We now seem to have entered a third phase – ‘processism’. How does one get to engage with citizens, how to validate that your innovation agenda is truly neighborhood-centric, how to co-create and how to innovate for scale? An ‘ism’ is rarely a good thing and often takes on an ideological or religious nature, producing a set of beliefs which then continue unchecked for a surprisingly long time. But we’ll need processism for now. Design thinking is and will be king for the foreseeable few years – as long as we remember to not turn it into religion.

In addition, human imagination needs to get back into the game. Our urban futures depend on our ability to craft urban dreams to run with. One aside that was shared during the event was how when children and adults are asked to produce their imaginary visions of our urban futures, they tend to be dystopian above all. We should ask ourselves: why is that?

As an example of rethinking the city and thinking outside the box: what might our cities look like if we tried to design them around the concept of care, rather than cars as we have for the past 100 years?

Beyond the hype

At this juncture, we truly need to get beyond the hype. The urban innovation space continues to produce some great and not-so-great ideas that then get propelled forever. For instance, we have been talking about the 15-minute neighborhood for the past two years, with a resurgence in attention during COVID.

But as one expert noted: “The idea is half helpful, not particularly new, and gets echoed forever by consultants, leaders and academia alike.”

The same seems to be happening with the attention that citizen participation platforms and participatory budgeting tools such as Barcelona’s Decidim are getting.

“Decidim is an enormous success, but it doesn’t work for me,” said one leader with direct experience of the tool. “Let us remember that even such a success tends to be incremental in nature and impact, rather than the gamechanger it is professed to be.”

Covid-19, meanwhile, has actually been the gamechanger many observers, professionals and thought leaders alike have made it out to be. It has disrupted the chains of power and decision-making. As one delegate pointed out: “Putting up a garden on an inner-city garage would have been unthinkable or undoable bureaucracy-wise in pre-Covid times. It happened.”

The crisis has shifted the needle massively on equity, inclusion and governance as well as flexibility on where and when people work. Or has it? I have observed that many people returned back to the old office rather easily when they could, and the work revolution is not necessarily a permanent one. Remote work does not equal a culture of smart work.

Rethinking urban regeneration

The event invited us to consider the notion of urban regeneration itself.

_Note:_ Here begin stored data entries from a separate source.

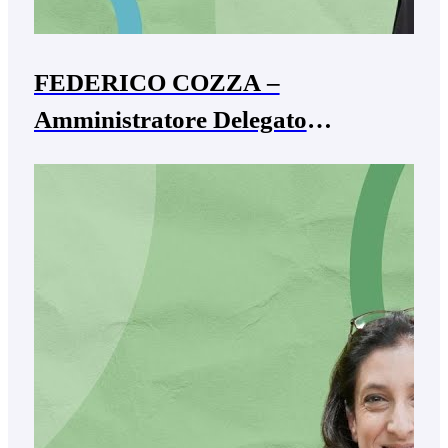
FEDERICO COZZA –
Amministratore Delegato
Leaderform spa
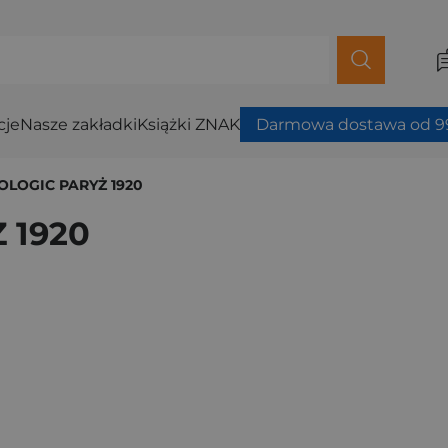
cje
Nasze zakładki
Książki ZNAK
Darmowa dostawa od 99
OLOGIC PARYŻ 1920
 1920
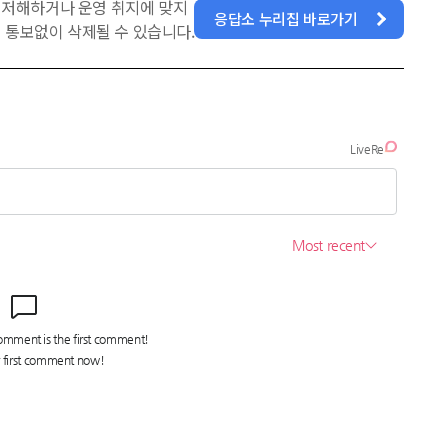
을 저해하거나 운영 취지에 맞지
응답소 누리집 바로가기
 통보없이 삭제될 수 있습니다.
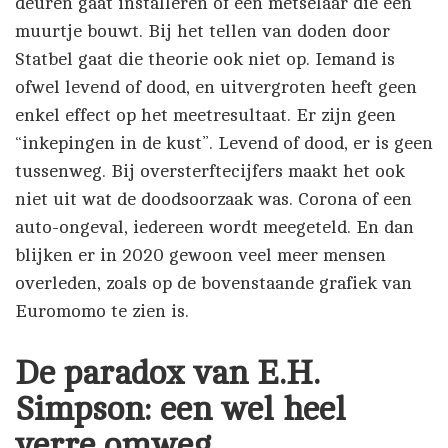
deuren gaat installeren of een metselaar die een
muurtje bouwt. Bij het tellen van doden door
Statbel gaat die theorie ook niet op. Iemand is
ofwel levend of dood, en uitvergroten heeft geen
enkel effect op het meetresultaat. Er zijn geen
“inkepingen in de kust”. Levend of dood, er is geen
tussenweg. Bij oversterftecijfers maakt het ook
niet uit wat de doodsoorzaak was. Corona of een
auto-ongeval, iedereen wordt meegeteld. En dan
blijken er in 2020 gewoon veel meer mensen
overleden, zoals op de bovenstaande grafiek van
Euromomo te zien is.
De paradox van E.H.
Simpson: een wel heel
verre omweg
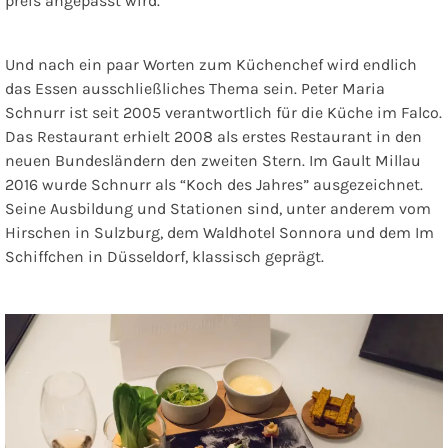
preis angepasst wird.
Und nach ein paar Worten zum Küchenchef wird endlich
das Essen ausschließliches Thema sein.
Peter Maria
Schnurr
ist seit 2005 verantwortlich für die Küche im Falco.
Das Restaurant erhielt 2008 als erstes Restaurant in den
neuen Bundesländern den zweiten Stern. Im Gault Millau
2016 wurde Schnurr als “Koch des Jahres” ausgezeichnet.
Seine Ausbildung und Stationen sind, unter anderem vom
Hirschen in Sulzburg, dem Waldhotel Sonnora und dem Im
Schiffchen in Düsseldorf, klassisch geprägt.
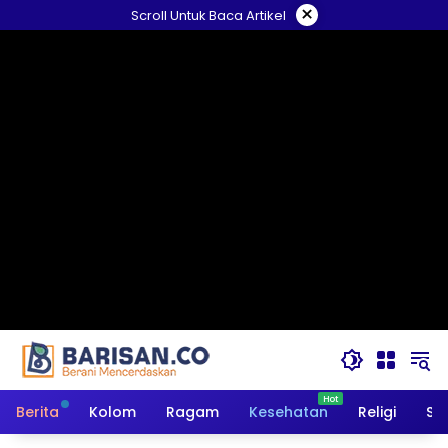
Langsung
×
Scroll Untuk Baca Artikel
ke
konten
Berita
Kolom
Ragam
Kesehatan
Religi
So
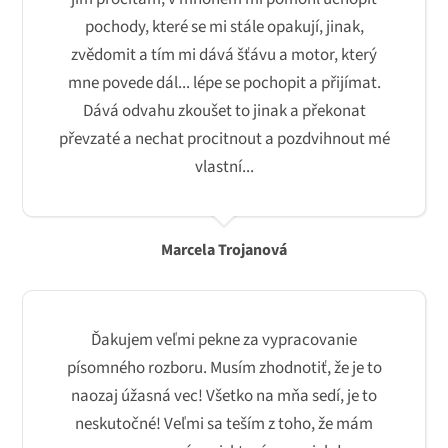
pochody, které se mi stále opakují, jinak,
zvědomit a tím mi dává šťávu a motor, který
mne povede dál... lépe se pochopit a přijímat.
Dává odvahu zkoušet to jinak a překonat
převzaté a nechat procitnout a pozdvihnout mé
vlastní...
Marcela Trojanová
Ďakujem veľmi pekne za vypracovanie
písomného rozboru. Musím zhodnotiť, že je to
naozaj úžasná vec! Všetko na mňa sedí, je to
neskutočné! Veľmi sa teším z toho, že mám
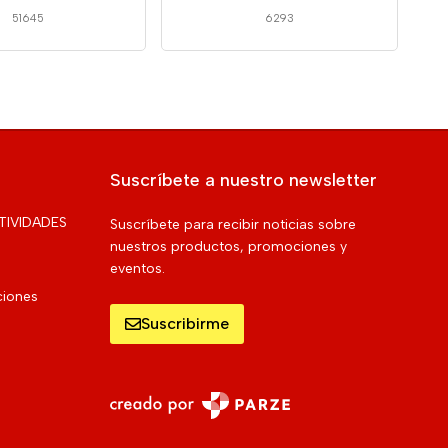
51645
6293
Suscríbete a nuestro newsletter
TIVIDADES
Suscríbete para recibir noticias sobre
nuestros productos, promociones y
eventos.
ciones
Suscribirme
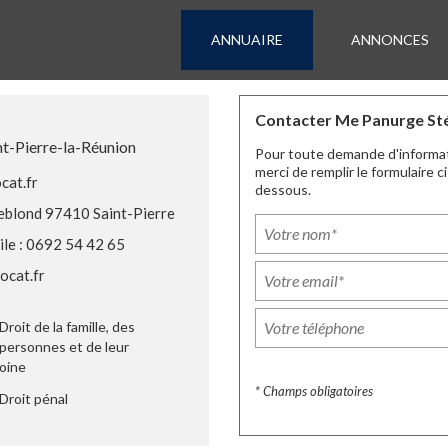
ANNUAIRE
ANNONCES
Contacter Me Panurge St
nt-Pierre-la-Réunion
Pour toute demande d'informa
merci de remplir le formulaire ci
at.fr
dessous.
Leblond 97410 Saint-Pierre
le : 0692 54 42 65
cat.fr
Droit de la famille, des
personnes et de leur
oine
* Champs obligatoires
Droit pénal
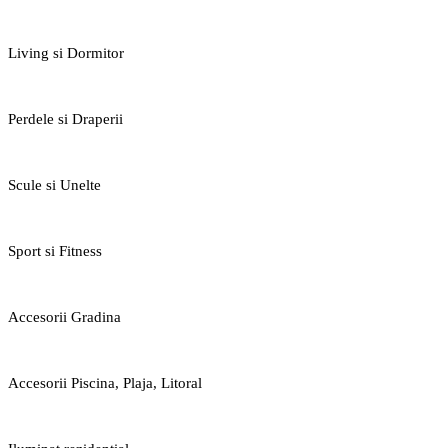
Living si Dormitor
Perdele si Draperii
Scule si Unelte
Sport si Fitness
Accesorii Gradina
Accesorii Piscina, Plaja, Litoral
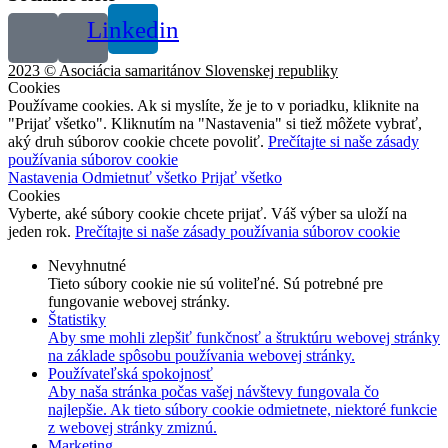
Linkedin
2023 © Asociácia samaritánov Slovenskej republiky
Cookies
Používame cookies. Ak si myslíte, že je to v poriadku, kliknite na
"Prijať všetko". Kliknutím na "Nastavenia" si tiež môžete vybrať,
aký druh súborov cookie chcete povoliť.
Prečítajte si naše zásady
používania súborov cookie
Nastavenia
Odmietnuť všetko
Prijať všetko
Cookies
Vyberte, aké súbory cookie chcete prijať. Váš výber sa uloží na
jeden rok.
Prečítajte si naše zásady používania súborov cookie
Nevyhnutné
Tieto súbory cookie nie sú voliteľné. Sú potrebné pre
fungovanie webovej stránky.
Štatistiky
Aby sme mohli zlepšiť funkčnosť a štruktúru webovej stránky
na základe spôsobu používania webovej stránky.
Používateľská spokojnosť
Aby naša stránka počas vašej návštevy fungovala čo
najlepšie. Ak tieto súbory cookie odmietnete, niektoré funkcie
z webovej stránky zmiznú.
Marketing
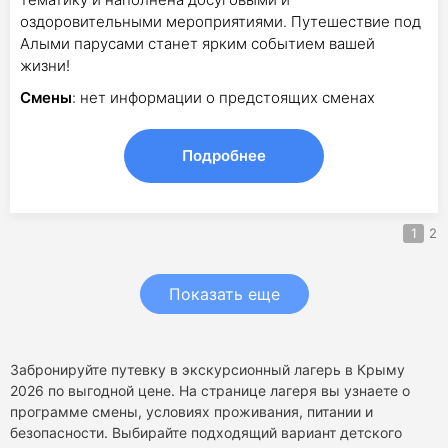
оздоровительными мероприятиями. Путешествие под
Алыми парусами станет ярким событием вашей
жизни!
Смены
: нет информации о предстоящих сменах
Подробнее
1
2
Показать еще
Забронируйте путевку в экскурсионный лагерь в Крыму
2026 по выгодной цене. На странице лагеря вы узнаете о
программе смены, условиях проживания, питании и
безопасности. Выбирайте подходящий вариант детского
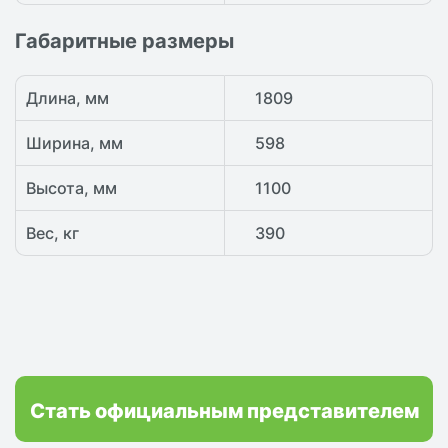
Габаритные размеры
Длина, мм
1809
Ширина, мм
598
Высота, мм
1100
Вес, кг
390
Стать официальным представителем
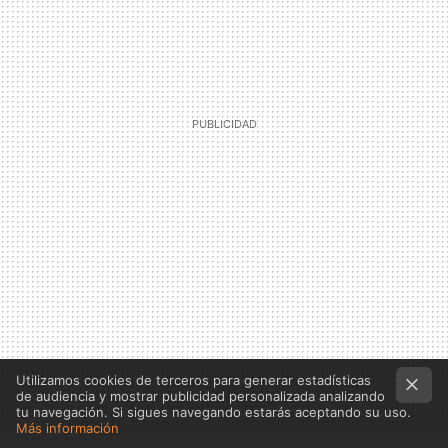
Utilizamos cookies de terceros para generar estadísticas
de audiencia y mostrar publicidad personalizada analizando
tu navegación. Si sigues navegando estarás aceptando su uso.
Más información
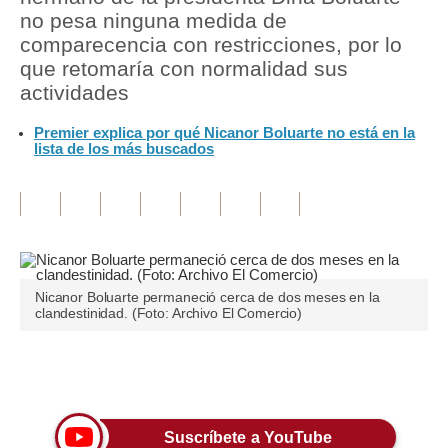
no pesa ninguna medida de
Tu Dinero
comparecencia con restricciones, por lo
que retomaría con normalidad sus
Finanzas Personales
actividades
Inmobiliarias
Premier explica por qué Nicanor Boluarte no está en la
lista de los más buscados
Plus G
Opinión
Editorial
Pregunta de hoy
Nicanor Boluarte permaneció cerca de dos meses en la
clandestinidad. (Foto: Archivo El Comercio)
Blogs
Tendencias
Únete a nuestro canal
Lujo
Suscríbete a YouTube
Viajes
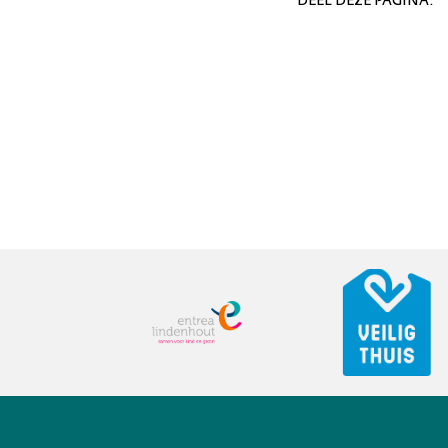
DEEL DEZE PAGINA:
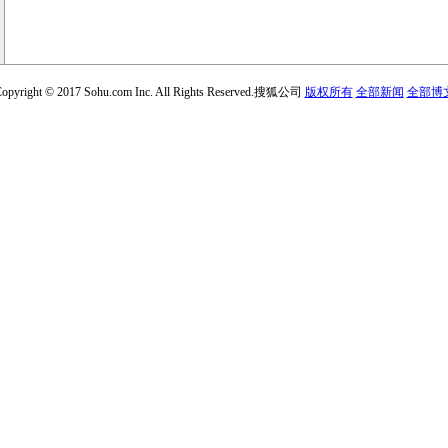
opyright © 2017 Sohu.com Inc. All Rights Reserved.搜狐公司
版权所有
全部新闻
全部博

To many, for a very long time, urban regeneration meant a real estate exercise. To others, it has meant exactly that, plus a specific social focus on the underserved. The notion of urban regeneration is being reframed, however, to drive true inclusivity, and appears set to drive a convergence between what one could call smart infrastructures (physical, digital, real estate, education, nature, energy) and people networks. The question ‘regenerative, for whom?’ is getting louder.

And an exclusive focus on the socially challenged and underserved can hardly be called inclusive. As one peer noted: “Urban regeneration, done correctly, has the potential to make urban fabric and development more inclusive and productive.”

True, yet perhaps we ought to flip that statement: If it doesn’t allow for the urban fabric to become more inclusive and productive, we shouldn’t call it urban regeneration.